Countdown to Chloe's EDD --- 13 Days to go


It's an old cliche, but how fast time flies... today is already 01 Oct . October had been the month that I was eagerly looking forward to since Feb 09, when I first discovered I was pregnant. Chloe was supposed to be due on 14 Oct. Finally, my long-awaited October is here, but so what? All the excitement has gone, the anticipation is no more, there is nothing to look forward to, I don't have a baby due on 14 Oct 2009 anymore. That baby of mine was born and then died on 26 June 09.

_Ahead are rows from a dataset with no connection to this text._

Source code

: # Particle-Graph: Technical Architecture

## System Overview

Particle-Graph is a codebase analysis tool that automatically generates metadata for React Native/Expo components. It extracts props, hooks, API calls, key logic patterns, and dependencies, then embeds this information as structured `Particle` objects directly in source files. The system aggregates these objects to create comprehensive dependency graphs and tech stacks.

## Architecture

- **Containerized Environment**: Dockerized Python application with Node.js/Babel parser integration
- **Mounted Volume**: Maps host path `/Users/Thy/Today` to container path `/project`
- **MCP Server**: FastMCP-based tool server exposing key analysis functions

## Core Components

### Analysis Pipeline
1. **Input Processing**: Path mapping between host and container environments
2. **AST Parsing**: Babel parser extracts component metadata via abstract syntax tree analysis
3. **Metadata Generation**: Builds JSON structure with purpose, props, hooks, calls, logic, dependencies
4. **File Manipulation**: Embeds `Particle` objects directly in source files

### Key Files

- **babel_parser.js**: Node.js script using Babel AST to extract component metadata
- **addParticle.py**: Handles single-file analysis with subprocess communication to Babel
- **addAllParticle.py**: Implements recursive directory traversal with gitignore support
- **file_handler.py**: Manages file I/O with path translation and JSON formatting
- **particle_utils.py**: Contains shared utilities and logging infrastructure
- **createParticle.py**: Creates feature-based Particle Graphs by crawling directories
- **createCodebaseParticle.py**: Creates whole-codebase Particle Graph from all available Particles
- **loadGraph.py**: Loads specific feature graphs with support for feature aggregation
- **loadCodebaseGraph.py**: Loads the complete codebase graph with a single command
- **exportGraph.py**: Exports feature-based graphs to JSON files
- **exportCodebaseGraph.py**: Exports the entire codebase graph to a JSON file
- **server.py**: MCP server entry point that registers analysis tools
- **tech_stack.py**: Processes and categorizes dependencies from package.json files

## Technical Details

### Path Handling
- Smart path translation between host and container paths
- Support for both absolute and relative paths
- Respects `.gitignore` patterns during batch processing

Now, the only feelings I have for October are pain, sadness, helplessness and fear. Yes, fear. Fear because I really don't know whether I will be able to cope mentally and emotionally on the day/ week of 14 Oct. I am afraid I will just raise the white flag and surrender to the pain and anguish, which had been a close companion of mine since 26 June. As the days go by, I can feel part of my life and myself ebbing away.. and when it reaches its peak on 14 Oct, I may very well just give in to the sweet tempation. The draw on the other side is just too strong... to be free from this pain, to be free from all the tears and to be reunited with my babies. That'd be pure bliss...

Today, I will begin the agonizing countdown to 14 Oct; the day I was supposed to become a mom to my little princess. I only held Chloe for a moment in my arms, but she'd live in my heart for a lifetime cos it is where she belongs.